(Stored items from a collection)
──────────────────────────────
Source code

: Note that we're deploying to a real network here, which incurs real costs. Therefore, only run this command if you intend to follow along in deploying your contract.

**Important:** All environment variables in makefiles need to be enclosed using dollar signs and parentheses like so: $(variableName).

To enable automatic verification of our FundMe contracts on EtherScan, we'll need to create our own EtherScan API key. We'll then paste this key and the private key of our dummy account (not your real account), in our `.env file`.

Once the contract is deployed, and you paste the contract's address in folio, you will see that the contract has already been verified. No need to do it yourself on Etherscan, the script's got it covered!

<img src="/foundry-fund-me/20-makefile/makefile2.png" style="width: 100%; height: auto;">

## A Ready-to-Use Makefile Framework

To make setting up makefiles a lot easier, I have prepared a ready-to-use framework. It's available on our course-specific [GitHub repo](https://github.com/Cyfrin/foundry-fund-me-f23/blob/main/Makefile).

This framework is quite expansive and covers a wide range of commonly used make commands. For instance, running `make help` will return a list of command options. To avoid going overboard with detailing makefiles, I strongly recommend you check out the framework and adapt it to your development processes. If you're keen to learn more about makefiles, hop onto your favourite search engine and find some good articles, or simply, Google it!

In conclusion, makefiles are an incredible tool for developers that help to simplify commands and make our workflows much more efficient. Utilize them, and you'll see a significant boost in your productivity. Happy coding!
──────────────────────────────
■ **Request**
Which lines run from the one containing "To make setting" to the end of the entries above? Quote exactly those, and only those.

■ **Solution to the problem**
To make setting up makefiles a lot easier, I have prepared a ready-to-use framework. It's available on our course-specific [GitHub repo](https://github.com/Cyfrin/foundry-fund-me-f23/blob/main/Makefile).

This framework is quite expansive and covers a wide range of commonly used make commands. For instance, running `make help` will return a list of command options. To avoid going overboard with detailing makefiles, I strongly recommend you check out the framework and adapt it to your development processes. If you're keen to learn more about makefiles, hop onto your favourite search engine and find some good articles, or simply, Google it!

In conclusion, makefiles are an incredible tool for developers that help to simplify commands and make our workflows much more efficient. Utilize them, and you'll see a significant boost in your productivity. Happy coding!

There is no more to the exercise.